**Exercise prompt**
Your answer must be an exact copy of the records below, minus the pictures.

**Given entries**
○ ○ ○ ○ ○ ○ ○

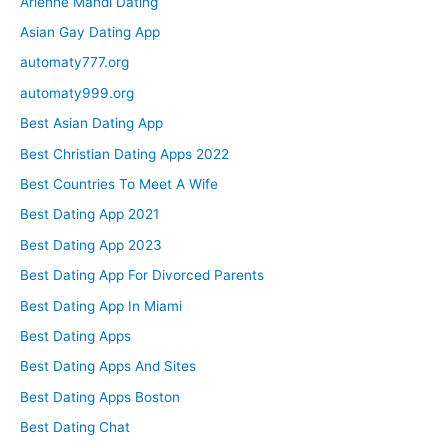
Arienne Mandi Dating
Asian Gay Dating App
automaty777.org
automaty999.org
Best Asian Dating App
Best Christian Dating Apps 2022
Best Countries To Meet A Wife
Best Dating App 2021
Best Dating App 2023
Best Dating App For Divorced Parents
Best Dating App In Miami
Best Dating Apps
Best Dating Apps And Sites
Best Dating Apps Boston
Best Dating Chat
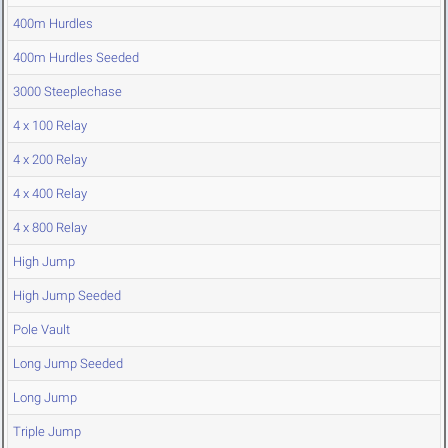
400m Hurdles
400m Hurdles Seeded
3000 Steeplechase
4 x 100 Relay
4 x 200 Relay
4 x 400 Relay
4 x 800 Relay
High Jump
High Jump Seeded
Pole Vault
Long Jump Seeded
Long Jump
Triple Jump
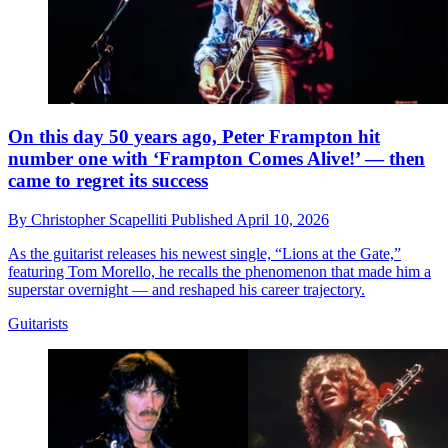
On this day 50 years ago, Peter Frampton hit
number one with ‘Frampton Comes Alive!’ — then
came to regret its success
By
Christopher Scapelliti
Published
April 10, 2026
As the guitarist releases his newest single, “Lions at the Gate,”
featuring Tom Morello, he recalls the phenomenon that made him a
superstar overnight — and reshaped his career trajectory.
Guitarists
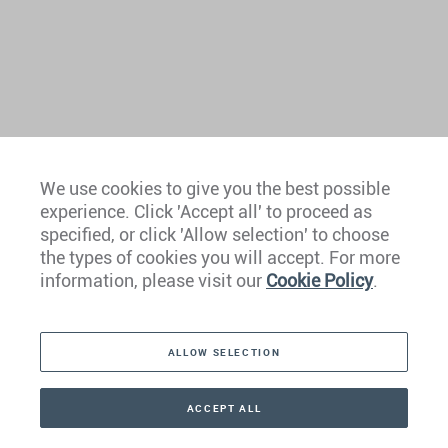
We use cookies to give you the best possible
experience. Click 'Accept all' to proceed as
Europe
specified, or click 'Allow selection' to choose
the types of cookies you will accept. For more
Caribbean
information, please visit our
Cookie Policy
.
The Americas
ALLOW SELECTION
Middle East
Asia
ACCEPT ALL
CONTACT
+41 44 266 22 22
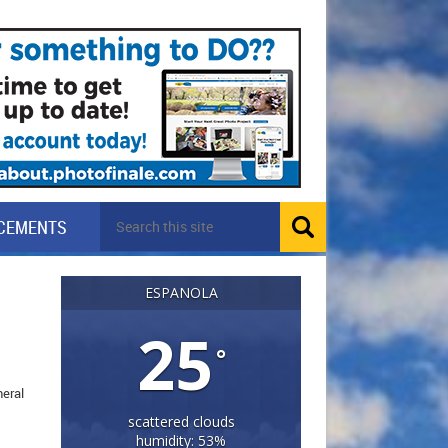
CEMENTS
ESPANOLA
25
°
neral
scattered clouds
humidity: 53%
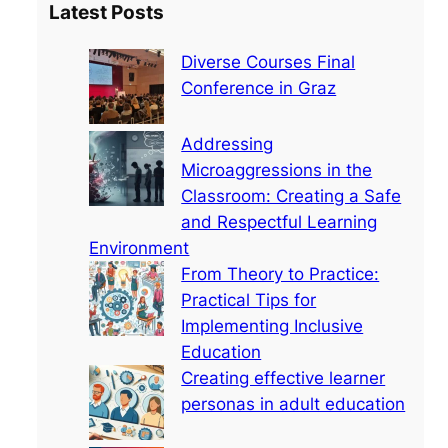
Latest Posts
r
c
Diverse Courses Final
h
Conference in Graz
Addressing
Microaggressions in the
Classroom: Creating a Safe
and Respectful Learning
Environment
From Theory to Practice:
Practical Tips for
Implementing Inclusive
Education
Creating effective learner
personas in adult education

○ ○ ○ ○ ○ ○ ○

**Task output**
Arienne Mandi Dating
Asian Gay Dating App
automaty777.org
automaty999.org
Best Asian Dating App
Best Christian Dating Apps 2022
Best Countries To Meet A Wife
Best Dating App 2021
Best Dating App 2023
Best Dating App For Divorced Parents
Best Dating App In Miami
Best Dating Apps
Best Dating Apps And Sites
Best Dating Apps Boston
Best Dating Chat
400m Hurdles
400m Hurdles Seeded
3000 Steeplechase
4 x 100 Relay
4 x 200 Relay
4 x 400 Relay
4 x 800 Relay
High Jump
High Jump Seeded
Pole Vault
Long Jump Seeded
Long Jump
Triple Jump
On this day 50 years ago, Peter Frampton hit
number one with ‘Frampton Comes Alive!’ — then
came to regret its success
By
Christopher Scapelliti
Published
April 10, 2026
As the guitarist releases his newest single, “Lions at the Gate,”
featuring Tom Morello, he recalls the phenomenon that made him a
superstar overnight — and reshaped his career trajectory.
Guitarists
We use cookies to give you the best possible
experience. Click 'Accept all' to proceed as
Europe
specified, or click 'Allow selection' to choose
the types of cookies you will accept. For more
Caribbean
information, please visit our
Cookie Policy
.
The Americas
ALLOW SELECTION
Middle East
Asia
ACCEPT ALL
CONTACT
+41 44 266 22 22
CEMENTS
ESPANOLA
25
°
neral
scattered clouds
humidity: 53%
Latest Posts
r
c
Diverse Courses Final
h
Conference in Graz
Addressing
Microaggressions in the
Classroom: Creating a Safe
and Respectful Learning
Environment
From Theory to Practice:
Practical Tips for
Implementing Inclusive
Education
Creating effective learner
personas in adult education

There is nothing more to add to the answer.